▸ What you have to do: Lines from the top of the listing down to the one with "zie Papierów Wartościowych debiutuje kolejna", inclusive, are to be copied exactly.

▸ Material for this task:
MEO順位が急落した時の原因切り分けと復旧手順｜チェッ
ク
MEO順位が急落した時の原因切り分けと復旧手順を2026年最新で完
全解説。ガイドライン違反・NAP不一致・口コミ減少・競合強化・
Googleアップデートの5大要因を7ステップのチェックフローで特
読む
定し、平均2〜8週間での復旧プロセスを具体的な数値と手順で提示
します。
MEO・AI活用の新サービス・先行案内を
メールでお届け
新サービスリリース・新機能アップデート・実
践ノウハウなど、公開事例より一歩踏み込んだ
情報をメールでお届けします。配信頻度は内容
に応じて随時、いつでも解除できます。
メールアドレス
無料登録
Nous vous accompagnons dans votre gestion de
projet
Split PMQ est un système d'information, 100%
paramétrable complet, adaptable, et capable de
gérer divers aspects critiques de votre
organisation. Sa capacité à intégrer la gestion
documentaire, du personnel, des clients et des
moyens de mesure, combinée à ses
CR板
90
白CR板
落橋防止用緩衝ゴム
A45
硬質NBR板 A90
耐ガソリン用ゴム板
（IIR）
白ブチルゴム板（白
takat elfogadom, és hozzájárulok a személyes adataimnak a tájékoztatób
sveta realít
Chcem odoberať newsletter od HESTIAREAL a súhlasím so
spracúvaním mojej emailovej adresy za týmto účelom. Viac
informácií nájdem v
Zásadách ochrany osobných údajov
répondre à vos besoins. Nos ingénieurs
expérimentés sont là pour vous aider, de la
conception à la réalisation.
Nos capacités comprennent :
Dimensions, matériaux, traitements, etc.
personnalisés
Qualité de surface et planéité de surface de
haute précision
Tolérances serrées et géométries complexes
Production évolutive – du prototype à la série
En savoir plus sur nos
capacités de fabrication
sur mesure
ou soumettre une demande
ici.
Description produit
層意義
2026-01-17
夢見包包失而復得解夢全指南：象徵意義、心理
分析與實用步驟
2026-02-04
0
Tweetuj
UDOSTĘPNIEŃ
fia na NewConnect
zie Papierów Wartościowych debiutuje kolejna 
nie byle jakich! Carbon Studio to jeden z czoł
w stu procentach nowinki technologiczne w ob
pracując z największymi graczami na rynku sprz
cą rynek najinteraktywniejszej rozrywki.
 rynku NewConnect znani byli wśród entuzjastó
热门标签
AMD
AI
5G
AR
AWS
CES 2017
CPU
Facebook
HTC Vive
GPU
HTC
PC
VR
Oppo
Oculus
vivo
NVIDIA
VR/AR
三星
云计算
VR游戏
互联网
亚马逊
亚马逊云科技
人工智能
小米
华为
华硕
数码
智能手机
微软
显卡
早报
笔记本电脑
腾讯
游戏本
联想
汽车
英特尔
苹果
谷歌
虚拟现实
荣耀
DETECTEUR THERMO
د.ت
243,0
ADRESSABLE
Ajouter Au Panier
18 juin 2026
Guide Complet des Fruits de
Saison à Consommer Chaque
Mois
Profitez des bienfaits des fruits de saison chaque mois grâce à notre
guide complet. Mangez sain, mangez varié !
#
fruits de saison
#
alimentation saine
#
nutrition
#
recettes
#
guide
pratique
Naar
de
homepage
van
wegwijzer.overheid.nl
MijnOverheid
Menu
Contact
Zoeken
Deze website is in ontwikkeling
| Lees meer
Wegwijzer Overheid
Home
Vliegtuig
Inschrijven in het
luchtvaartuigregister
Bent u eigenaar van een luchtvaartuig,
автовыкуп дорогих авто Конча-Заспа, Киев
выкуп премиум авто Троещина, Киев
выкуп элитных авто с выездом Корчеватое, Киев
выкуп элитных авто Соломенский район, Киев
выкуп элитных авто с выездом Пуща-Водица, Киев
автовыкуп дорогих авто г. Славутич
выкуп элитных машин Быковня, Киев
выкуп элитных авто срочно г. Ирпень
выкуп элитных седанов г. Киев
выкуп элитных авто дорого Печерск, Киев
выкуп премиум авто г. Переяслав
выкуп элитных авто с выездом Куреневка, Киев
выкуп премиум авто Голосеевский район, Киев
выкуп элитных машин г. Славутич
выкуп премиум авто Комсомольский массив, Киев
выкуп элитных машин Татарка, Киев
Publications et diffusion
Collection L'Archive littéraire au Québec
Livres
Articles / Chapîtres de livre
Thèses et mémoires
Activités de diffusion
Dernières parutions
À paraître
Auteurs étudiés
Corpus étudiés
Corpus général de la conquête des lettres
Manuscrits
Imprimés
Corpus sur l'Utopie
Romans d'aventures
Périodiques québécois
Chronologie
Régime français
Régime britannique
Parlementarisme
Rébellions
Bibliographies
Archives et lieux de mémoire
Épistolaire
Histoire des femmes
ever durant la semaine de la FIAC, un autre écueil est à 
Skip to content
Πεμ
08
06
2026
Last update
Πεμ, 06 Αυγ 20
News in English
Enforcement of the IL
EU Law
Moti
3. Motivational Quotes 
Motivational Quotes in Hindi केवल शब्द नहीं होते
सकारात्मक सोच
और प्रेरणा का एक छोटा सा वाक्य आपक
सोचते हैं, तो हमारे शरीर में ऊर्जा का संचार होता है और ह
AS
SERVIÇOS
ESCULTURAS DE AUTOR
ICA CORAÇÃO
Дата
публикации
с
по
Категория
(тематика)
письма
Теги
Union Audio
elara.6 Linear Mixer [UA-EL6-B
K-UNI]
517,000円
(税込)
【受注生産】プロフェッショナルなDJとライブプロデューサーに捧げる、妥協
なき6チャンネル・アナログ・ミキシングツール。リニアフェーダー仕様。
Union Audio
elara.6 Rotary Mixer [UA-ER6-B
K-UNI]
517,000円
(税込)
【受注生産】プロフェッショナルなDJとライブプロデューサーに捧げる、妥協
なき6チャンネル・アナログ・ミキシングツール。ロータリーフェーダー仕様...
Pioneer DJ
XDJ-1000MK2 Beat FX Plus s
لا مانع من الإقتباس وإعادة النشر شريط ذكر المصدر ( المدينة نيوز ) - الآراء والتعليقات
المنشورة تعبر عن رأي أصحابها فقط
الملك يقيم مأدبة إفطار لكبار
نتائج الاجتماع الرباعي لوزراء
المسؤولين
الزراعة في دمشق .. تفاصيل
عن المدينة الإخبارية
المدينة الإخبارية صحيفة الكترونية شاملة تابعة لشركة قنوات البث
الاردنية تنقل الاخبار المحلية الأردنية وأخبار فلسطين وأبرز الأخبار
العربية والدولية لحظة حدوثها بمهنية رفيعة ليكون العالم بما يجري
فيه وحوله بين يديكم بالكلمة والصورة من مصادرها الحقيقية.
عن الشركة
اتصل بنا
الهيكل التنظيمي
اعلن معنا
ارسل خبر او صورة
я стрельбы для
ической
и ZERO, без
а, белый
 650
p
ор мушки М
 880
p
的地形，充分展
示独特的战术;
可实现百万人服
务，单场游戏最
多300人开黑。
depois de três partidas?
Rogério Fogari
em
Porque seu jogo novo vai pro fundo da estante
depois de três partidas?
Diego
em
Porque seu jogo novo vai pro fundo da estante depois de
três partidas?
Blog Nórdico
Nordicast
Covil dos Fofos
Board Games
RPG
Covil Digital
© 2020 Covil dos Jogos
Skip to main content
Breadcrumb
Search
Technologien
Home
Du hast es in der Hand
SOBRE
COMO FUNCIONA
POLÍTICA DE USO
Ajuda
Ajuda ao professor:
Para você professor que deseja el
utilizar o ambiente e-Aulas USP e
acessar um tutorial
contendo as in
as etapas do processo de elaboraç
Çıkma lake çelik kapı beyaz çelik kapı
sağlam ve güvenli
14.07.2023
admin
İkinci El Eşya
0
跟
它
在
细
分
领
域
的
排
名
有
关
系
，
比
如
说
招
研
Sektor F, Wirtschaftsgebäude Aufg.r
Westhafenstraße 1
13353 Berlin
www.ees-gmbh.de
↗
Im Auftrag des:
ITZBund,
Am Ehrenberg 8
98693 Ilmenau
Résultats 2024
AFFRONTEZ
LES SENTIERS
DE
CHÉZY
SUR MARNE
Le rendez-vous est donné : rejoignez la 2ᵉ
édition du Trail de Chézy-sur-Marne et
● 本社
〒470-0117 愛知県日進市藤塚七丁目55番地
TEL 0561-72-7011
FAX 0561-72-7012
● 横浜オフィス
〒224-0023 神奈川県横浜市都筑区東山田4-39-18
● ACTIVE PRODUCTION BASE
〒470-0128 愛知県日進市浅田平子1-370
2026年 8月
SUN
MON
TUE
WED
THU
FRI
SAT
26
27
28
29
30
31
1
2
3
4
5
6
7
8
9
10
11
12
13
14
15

▸ Task result:
MEO順位が急落した時の原因切り分けと復旧手順｜チェッ
ク
MEO順位が急落した時の原因切り分けと復旧手順を2026年最新で完
全解説。ガイドライン違反・NAP不一致・口コミ減少・競合強化・
Googleアップデートの5大要因を7ステップのチェックフローで特
読む
定し、平均2〜8週間での復旧プロセスを具体的な数値と手順で提示
します。
MEO・AI活用の新サービス・先行案内を
メールでお届け
新サービスリリース・新機能アップデート・実
践ノウハウなど、公開事例より一歩踏み込んだ
情報をメールでお届けします。配信頻度は内容
に応じて随時、いつでも解除できます。
メールアドレス
無料登録
Nous vous accompagnons dans votre gestion de
projet
Split PMQ est un système d'information, 100%
paramétrable complet, adaptable, et capable de
gérer divers aspects critiques de votre
organisation. Sa capacité à intégrer la gestion
documentaire, du personnel, des clients et des
moyens de mesure, combinée à ses
CR板
90
白CR板
落橋防止用緩衝ゴム
A45
硬質NBR板 A90
耐ガソリン用ゴム板
（IIR）
白ブチルゴム板（白
takat elfogadom, és hozzájárulok a személyes adataimnak a tájékoztatób
sveta realít
Chcem odoberať newsletter od HESTIAREAL a súhlasím so
spracúvaním mojej emailovej adresy za týmto účelom. Viac
informácií nájdem v
Zásadách ochrany osobných údajov
répondre à vos besoins. Nos ingénieurs
expérimentés sont là pour vous aider, de la
conception à la réalisation.
Nos capacités comprennent :
Dimensions, matériaux, traitements, etc.
personnalisés
Qualité de surface et planéité de surface de
haute précision
Tolérances serrées et géométries complexes
Production évolutive – du prototype à la série
En savoir plus sur nos
capacités de fabrication
sur mesure
ou soumettre une demande
ici.
Description produit
層意義
2026-01-17
夢見包包失而復得解夢全指南：象徵意義、心理
分析與實用步驟
2026-02-04
0
Tweetuj
UDOSTĘPNIEŃ
fia na NewConnect
zie Papierów Wartościowych debiutuje kolejna 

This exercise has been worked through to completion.